▶ PROBLEM TO SOLVE
Pick up the article on Dan Murphy's $1.99 cleanskin wines after its final paragraph and keep writing it.

▶ DOCUMENT EXTRACT
________________

In this week’s instalment of citizen journalism, wine writer and National Liquor News wine judge, Mike Bennie, puts Dan Murphy’s $1.99 cleanskin wine specials, extensively advertised from last week, through their paces with mixed results.

“Typically wine tasting involves varying degrees of pleasure, anticipation, intellect, observation and guesswork with necessary steely resolve for certain categories of the wine market that are often left alone by wine writer types. Cleanskin wines are notably absent from most wine media forums, the task being sometimes unfairly overlooked due to perceptions of inferior quality or lack of brand recognition.

Undoubtedly the provenance of many of these wines is best left unstated – few come from winemakers who wish to put their names on the bottles or attribute the work to themselves. This doesn’t mean standards aren’t high, by all means dropping a label and marketing works in the favour of the consumer, but anonymous winemaking does pose a certain risk for the drinker – the accountability and yardsticks are out the window.

And thus we come to Dan Murphy’s $1.99 cleanskin wines. An industry source has said that the wines are made in surprisingly small runs, considering the opportunity, with numbers in the hundreds of thousands of bottles and not cases. It’s an opportunistic grab of glut and financial crisis grape and wine pricing, and the resulting wines have been anecdotally and observationally popular (I visited 5 stores where most wines were sold out on the floor and the staff I spoke with cited often hysterical enthusiasm upon release or with advertising).

Pricing must play the most important role with the Dan Murphy $1.99 cleanskin range. There can be no assumption that these wines will be miracle working elixirs or pot-of-gold-at-end-of-rainbow kind of products. Hysteria is created by breaking consumer expectation, and to purchase seven standard drinks (or so) for the price of less than half a pint of beer makes for popular sense with consumers. The resulting sales will no doubt be part of a successful cross pollination plan of Dan Murphy’s where hype driven advertising, surrounding this remarkable price point, drives further sales of additional products in-store.

________________

▶ DATA SHOWN
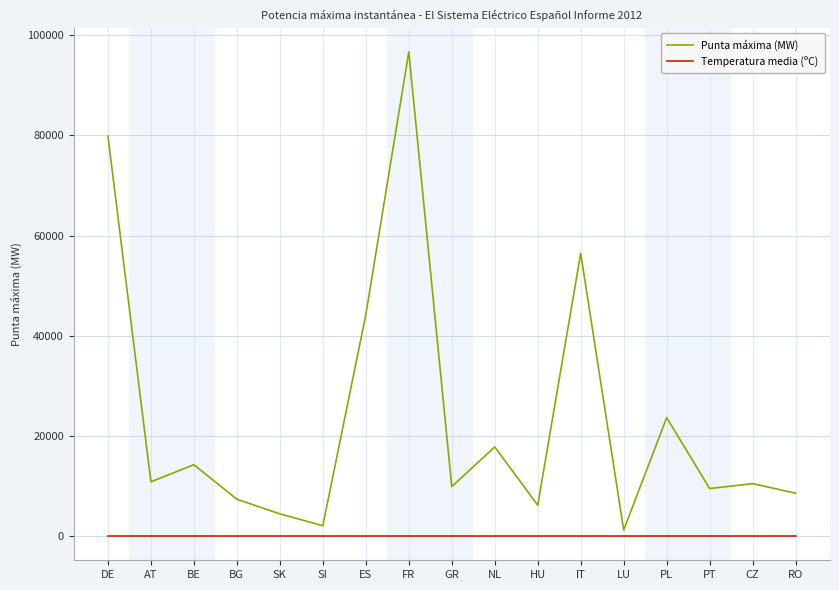

Which series has the largest range (max minus min)?

Punta máxima (MW)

________________

▶ EXERCISE RESULT
The wines themselves are the WE2 2009 Chardonnay and the WE3 2009 Cabernet Merlot. They are both ‘Product of Australia’ wines, leaving little to identify regionality or style, but that’s not really the point here. Even tasting them for assessment in this forum seems a folly, but my notes read as such:

WE2 2009 Chardonnay (13% alc) – Pleasing aromatics with some colour-by-numbers melon/peach and a whack of sweet, synthetic oak perfume. Some heat too. The palate is a clanging assortment of wine flavours – oak resin, citrus, crunchy green apple, tropical fruit cordial. There is no balance and the wine jangles the nerves with puckering acidity. The finish is stripped, yet up front shows a soft textural approach and mid palate.

The wine was tried both at room temperature and iced down. The chilled wine still shows some of the bracing acidity imbalance, but reverts to a generic ‘refreshing beverage’ of sorts.

WE3 2009 Cabernet Merlot (13% alc) – Bright ruby colour, with immediate sweet alcohol heat in the bouquet. A little bit of friendly leafy and mintiness peeks through in the bouquet; by heavens there is varietal character here! Hint of confectionary aromas, reflected in the sweet, fruit driven flavour profile of the palate. Grainy tannins frame very simple, but very pleasing black berry jube and mocha flavours. Very summery medium palate weight with perky acidity keeping things fresh. Seems less manipulated than the Chardonnay, very good value for the price point.

The remedy for growers and winemakers holding glut stocks in tough times is to find channels to move it. This has become part of a self-perpetuating over supply story in Australia has led to consumer benefit, but wine community woes. If vineyard practices and moderation of large wine producers occurred with greater sustainability in mind, the issue of how cheap wine affects our market wouldn’t arise with quite so much fervour and the resulting radically priced wines. The affordability of wine, however, is not a yardstick for wine community success. Consumer led celebration of very cheap wine is a cheap quick high.

The international perspective of Australian wine is where the greatest issue lies. The great fear is being realised with export numbers down and consumer perception in favoured overseas markets turning away from friendly Australian wine styles. This isn’t a treatise to Australian wine export woes and the rise and rise of competitive markets, this is a realisation that bulk wine has to find a market somewhere, and best let it be on our shores so we can move forward rapidly with reinvigorating our important regional messages about wine.”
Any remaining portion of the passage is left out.